Thursday, January 6, 2011

Bradley Manning Isn't Living On An Estate In England

Protests mount over treatment of alleged WikiLeaks soldier


In the latest public pronouncements calling attention to Manning's plight, the Psychologists for Social Responsibility this week sent an open letter to Defense Secretary Robert Gates saying it is "deeply concerned" about Manning's confinement conditions at a military prison at Quantico, Va.
"As an organization of psychologists and other mental health professionals, PsySR is aware that solitary confinement can have severely deleterious effects on the psychological well-being of those subjected to it," the group said. "We therefore call for a revision in the conditions of PFC Manning’s incarceration while he awaits trial, based on the exhaustive documentation and research that have determined that solitary confinement is, at the very least, a form of cruel, unusual and inhumane treatment in violation of U.S. law."
"Coercive conditions of detention also increase the likelihood of the prisoner 'cooperating' in order to improve those circumstances, even to the extent of giving false testimony," the letter said. "Thus, such harsh conditions are counter to the interests of justice."

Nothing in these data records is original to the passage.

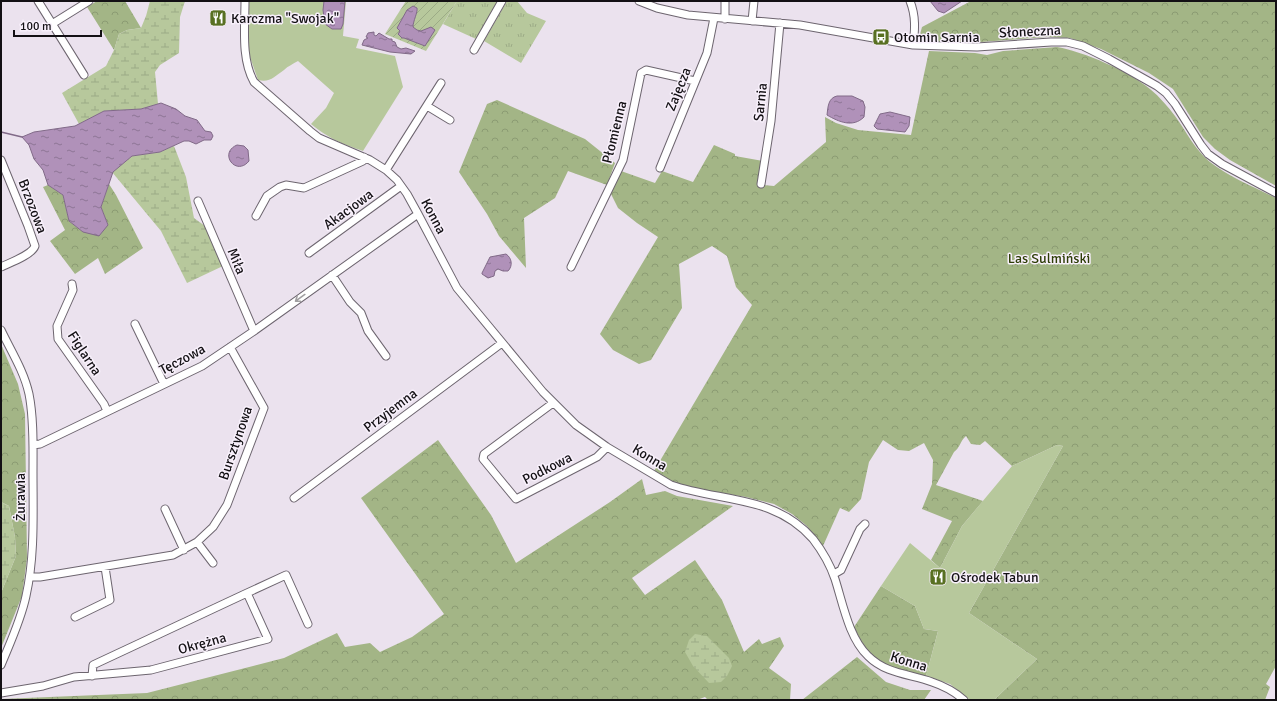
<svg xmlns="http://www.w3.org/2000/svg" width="1277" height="701" viewBox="0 0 1277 701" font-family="Signika,sans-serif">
<defs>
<pattern id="grass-tufts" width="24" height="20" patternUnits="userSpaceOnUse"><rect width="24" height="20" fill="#b7c89c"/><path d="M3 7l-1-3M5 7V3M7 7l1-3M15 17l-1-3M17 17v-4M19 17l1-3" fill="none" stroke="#9cab86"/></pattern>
<pattern id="forest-crowns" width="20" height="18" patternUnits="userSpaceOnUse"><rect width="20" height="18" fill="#a3b586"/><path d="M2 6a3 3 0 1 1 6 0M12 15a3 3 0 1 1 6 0" fill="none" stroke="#8b9b73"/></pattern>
<pattern id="wetland-marsh" width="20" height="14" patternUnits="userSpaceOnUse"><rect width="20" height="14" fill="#b7c89c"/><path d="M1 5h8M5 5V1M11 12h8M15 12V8" fill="none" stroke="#9cab86"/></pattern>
<pattern id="garden-furrows" width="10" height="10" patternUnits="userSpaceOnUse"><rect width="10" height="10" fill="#b7c89c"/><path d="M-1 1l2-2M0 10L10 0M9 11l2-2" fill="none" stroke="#9cab86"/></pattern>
<pattern id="water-ripples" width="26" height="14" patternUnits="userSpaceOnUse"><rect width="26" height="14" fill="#b091b9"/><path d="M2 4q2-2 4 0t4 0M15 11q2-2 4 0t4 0" fill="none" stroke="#8e7595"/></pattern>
</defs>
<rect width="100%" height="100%" fill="#ebe2ee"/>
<path fill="url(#grass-tufts)" d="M457,1h42l-23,38 -33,-15z
M507,1h10l10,12 19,8 -25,42 -37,-22z"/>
<path fill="url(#forest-crowns)" d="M97,1h28l16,27 -14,2 -8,4 -5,16 -27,-43z
M971,1h305v185l-46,-26 -15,-11 -12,-12 -30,-48 -24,-16 -48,-24 -31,-11 -23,-1 -93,7 -32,-4 -3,-2 3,-11z
M1057,47c28,5 71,24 93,42 10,8 18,18 25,27 11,15 20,34 35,46 19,15 44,25 66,36v468l-10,18 4,3 -5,13h-271l43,-41 -68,-46 94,-167 -6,-1 -45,21 -27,-25 -5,4 -9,-1 -5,-8c-6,5 -6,12 -12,16l-18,33 47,16 -21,25 -22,42 -9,-8 21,-39 -30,-12 10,-25 1,-24 -9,-17 -15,8 -11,-1 -15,-10 -14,22 -8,37 -12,13 -9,-4 -17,38 -16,-20 -15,-12 -18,-10 -28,-7 -67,-11 -25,-15 98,-166 -16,-18 -9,-31 -15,-10 -33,18 3,44 -31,52 -12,4 -26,-14 -13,-16 58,-97 -21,-14 -19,-15 -8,-16 11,-21 34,12 7,-12 31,11 21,-37 21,9v2l28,5v24l11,1 52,-44 -1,-25 11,6 22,7 53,5 18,-84 46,2 12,2 16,-4z
M497,100l65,29 23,10 30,24 -8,22 -39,-14 -13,27 -31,20 2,50 -27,-32 -12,-22 -28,-42 28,-68z
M109,184l7,11 27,53 -38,26 -7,-16 -23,16 -25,-33 15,-11 -22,-43 5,-2 15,10 6,26 14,11 25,-7 -7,-18z
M1,344l17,40 7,30 2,144 -5,38 -21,52v-55l15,-37 -1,-19 -6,-31 -8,-4z
M438,440l53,75 25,48 94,-61 32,-23 4,16 19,-4 12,5 56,10 -101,72 13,17 50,-35 27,40 22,52 15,-13 3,5 18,-7 4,9 -15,22 22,16 -1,16h-82l-3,-3 -8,3h-696v-1l146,-6 137,-35 53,-25 8,14 25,-4 10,9 32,-15 32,-23 -83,-116z
M881,586l34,20 9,23 14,2 -12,45c-21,-6 -47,-8 -60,-27 -5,-7 -8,-15 -12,-22z
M857,657l29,25 24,8h21l-7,10h-122z"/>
<path fill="url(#wetland-marsh)" d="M150,1h35l-5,16 -1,36 -19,12 -5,7 3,32 -17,5 -37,2 -25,13 -17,-31 44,-27 8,-16 5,-16 8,-4 14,-2 5,-12z
M174,146l12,31 8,41 11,8 18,40 -36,17 -26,-52 -49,-59 20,-16 28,-4z
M1,502l8,4 6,31 1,19 -15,37z
M695,634l12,2 22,22 3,8 -5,10 -6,6 -12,1 -16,-17 -8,-14 4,-12z"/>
<path fill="url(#garden-furrows)" d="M406,1h51l-31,50 -41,-17z"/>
<path fill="#b7c89c" d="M248,1h98l-3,35 16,3 -3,9 39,8 8,31 -40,64c-23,-8 -33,-12 -52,-27l15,-16 8,-15 -36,-32c-5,3 -10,5 -14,9 -9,6 -14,13 -26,10l-9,-26z
M1057,445l6,1 -94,167 68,46 -43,41h-24l-20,-16 -24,-8 12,-45 -14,-2 -9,-23 -34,-20 29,-43 30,25 22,-42 50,-60z"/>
<path fill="url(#water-ripples)" stroke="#816a88" d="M324,1h21l-2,23 -2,5h-9l-7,-5 -2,-14z
M930,1h32l-18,12 -6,-2z
M413,6l4,2c1,4 -4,13 -4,19l4,3 4,1 10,-4 4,3 -10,16 -21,-8h-2l-4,-4 2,-3 -3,-3 10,-18z
M374,32v3l2,1 3,-3 10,6h3v2l3,1 2,5 4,2 5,-1 9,3 -4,3 -21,-2 -28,-7 2,-5 4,-2 -2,-1 2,-4z
M837,96h15l11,5 2,6 -1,10c-11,11 -25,5 -37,-2 1,-8 1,-17 10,-19z
M161,103l15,6 9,7 12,4 8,11 6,1 2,4 -2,4h-7l-8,4 -7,-3h-5l-24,11 -28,4 -19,16 -12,35 7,18 -9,11 -16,-4 -14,-11 -6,-26 -15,-10 -5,-15 -9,-11 -5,-14 -7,-8 12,-5 41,-6 29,-15 37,-2z
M890,112l20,5 -1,9 -4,6 -28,-3 -3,-3 6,-12z
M237,145l7,1 4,4 1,11c-13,16 -31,-8 -12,-16z
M506,254c6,4 7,12 2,17h-5l-5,-2 -3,2 -1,5 -6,2 -6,-4v-1l8,-16z"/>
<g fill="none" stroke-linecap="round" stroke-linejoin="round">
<path stroke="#816a88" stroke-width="1.5" d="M1,132l21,5"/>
<g stroke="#6d656f" stroke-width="9">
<path id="minor" d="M38,1l46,74
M245,1c0,26 -4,58 9,81l56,49 9,7 51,22 16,10 11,10 10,14 11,20 39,74 86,104 33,33 31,22 64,38c50,17 104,10 142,54 10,13 17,25 22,40 8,25 14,59 33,77 18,18 42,18 64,26 12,4 23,10 32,18
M639,1l18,7 31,7 112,10 113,20 64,2 74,-5h16l16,4 26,13 48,27 9,7 9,11 26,41 7,9 14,10 54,29
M910,1c6,15 5,29 3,44
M725,19v-18
M752,21l2,-20
M52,24l37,-23
M474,50l28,-49
M427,106l23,14
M1,160l27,66 7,20c-3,9 -26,17 -34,21
M660,168l47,-115 7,-35
M386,170l55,-87
M761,184l10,-63 9,-98
M198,201l56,130
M256,216l11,-20 13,-9 6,-2 18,3 59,-27 1,-4
M309,253l92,-67
M571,267l52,-107 18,-87 5,-3 49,11
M332,275l18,27 11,11 7,18 18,25
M72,284l1,6 -16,36 1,13 46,65 3,7
M135,324l29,60
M1,330c10,21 23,41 28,64 5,25 4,54 4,79 0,41 2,83 -7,123 -5,24 -16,47 -25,69
M553,403l-69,51 -1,5 33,40 81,-42 10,-10
M33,445l7,-1 162,-78 52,-35 164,-117
M294,498l208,-155
M165,509l19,41
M197,542l16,21
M834,574l7,-4 19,-41 5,-5
M30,577h10l133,-22 24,-13 16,-15 14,-22 37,-97 -34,-61
M247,593l39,-18 22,49
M75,617l35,-17 -5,-33
M1,693l42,-7 31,-9 77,-7 117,-31 -21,-46 -154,72 -1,11"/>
</g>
<use href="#minor" stroke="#fff" stroke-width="7"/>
</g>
<defs><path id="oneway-shaft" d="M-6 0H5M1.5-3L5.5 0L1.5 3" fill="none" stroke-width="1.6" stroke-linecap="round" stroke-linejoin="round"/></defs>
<use stroke="#a19fa1" href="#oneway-shaft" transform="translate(300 298) rotate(144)"/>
<defs>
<g id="restaurant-square" transform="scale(0.9)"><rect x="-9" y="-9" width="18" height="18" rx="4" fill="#587022" stroke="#f8f0fb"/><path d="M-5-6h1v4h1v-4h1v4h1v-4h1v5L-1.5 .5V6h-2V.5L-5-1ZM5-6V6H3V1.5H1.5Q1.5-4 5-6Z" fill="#fff"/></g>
<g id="bus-square" transform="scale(0.9)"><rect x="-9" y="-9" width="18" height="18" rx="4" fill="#587022" stroke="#f8f0fb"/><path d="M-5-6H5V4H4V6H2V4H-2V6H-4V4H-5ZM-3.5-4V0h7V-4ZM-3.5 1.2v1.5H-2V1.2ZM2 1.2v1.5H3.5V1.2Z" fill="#fff"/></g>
</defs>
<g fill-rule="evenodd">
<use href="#restaurant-square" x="218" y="18"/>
<use href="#bus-square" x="881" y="37"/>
<use href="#restaurant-square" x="938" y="577"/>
</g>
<g text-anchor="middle" stroke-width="3" stroke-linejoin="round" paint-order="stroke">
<g font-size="14" fill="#131014" stroke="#f8f0fb" text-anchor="start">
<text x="231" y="23">Karczma "Swojak"</text>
<text x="894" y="42">Otomin Sarnia</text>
<text x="951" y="582">Ośrodek Tabun</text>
</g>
<g font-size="14" fill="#131014" stroke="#f8f0fb">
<text transform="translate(1030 31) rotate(-3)" y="5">Słoneczna</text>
<text transform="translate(678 89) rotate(-68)" y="5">Zajęcza</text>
<text transform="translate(760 102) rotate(-84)" y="5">Sarnia</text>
<text transform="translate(614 132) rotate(-76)" y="5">Płomienna</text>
<text transform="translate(33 206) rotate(69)" y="5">Brzozowa</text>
<text transform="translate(348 209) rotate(-36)" y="5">Akacjowa</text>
<text transform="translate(434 216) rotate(62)" y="5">Konna</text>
<text transform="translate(237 261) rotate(67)" y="5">Miła</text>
<text transform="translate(85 353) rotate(57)" y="5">Figlarna</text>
<text transform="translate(182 359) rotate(-28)" y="5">Tęczowa</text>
<text transform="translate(390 410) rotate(-37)" y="5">Przyjemna</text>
<text transform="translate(235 443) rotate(-71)" y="5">Bursztynowa</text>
<text transform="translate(650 457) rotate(31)" y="5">Konna</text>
<text transform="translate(547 468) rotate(-27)" y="5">Podkowa</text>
<text transform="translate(20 497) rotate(-90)" y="5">Żurawia</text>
<text transform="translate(202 643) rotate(-15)" y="5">Okrężna</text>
<text transform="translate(909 661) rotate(17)" y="5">Konna</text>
</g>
<g font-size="14" fill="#2d3d06" stroke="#f8f0fb">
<text x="1049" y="263">Las Sulmiński</text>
</g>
</g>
<rect width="1277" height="701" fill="none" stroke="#131014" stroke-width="4"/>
<path d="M14 30v6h87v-6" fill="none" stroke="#131014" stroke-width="2"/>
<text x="20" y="30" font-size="12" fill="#131014" stroke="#f8f0fb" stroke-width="3" paint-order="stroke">100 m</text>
</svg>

Solitary Confinement and Mental Illness in U.S. Prisons: A Challengefor Medical Ethics

Jeffrey L. Metzner, MD and Jamie Fellner, Esq.

Physicians who work in U.S. prison facilities face ethically difficult challenges arising from substandard working conditions, dual loyalties to patients and employers, and the tension between reasonable medical practices and the prison rules and culture. In recent years, physicians have increasingly confronted a new challenge: the prolonged solitary confinement of prisoners with serious mental illness, a corrections practice that has become prevalent despite the psychological harm it can cause. There has been scant professional or academic attention to the unique ethics-related quandary of physicians and other healthcare professionals when prisons isolate inmates with mental illness. We hope to begin to fill this gap.
Solitary confinement is recognized as difficult to withstand; indeed, psychological stressors such as isolation can be as clinically distressing as physical torture.1,2 Nevertheless, U.S. prison officials have increasingly embraced a variant of solitary confinement to punish and control difficult or dangerous prisoners. Whether in the so-called supermax prisons that have proliferated over the past two decades or in segregation (i.e., locked-down housing) units within regular prisons, tens of thousands of prisoners spend years locked up 23 to 24 hours a day in small cells that frequently have solid steel doors. They live with extensive surveillance and security controls, the absence of ordinary social interaction, abnormal environmental stimuli, often only three to five hours a week of recreation alone in caged enclosures, and little, if any, educational, vocational, or other purposeful activities (i.e., programs). They are handcuffed and frequently shackled every time they leave their cells.3–5 The terms segregation, solitary confinement, and isolation will be used interchangeably to describe these conditions of confinement.

So where are the celebrity advocates for Bradley Manning? Where are the protests? Or is he just some schmuck to you best forgotten.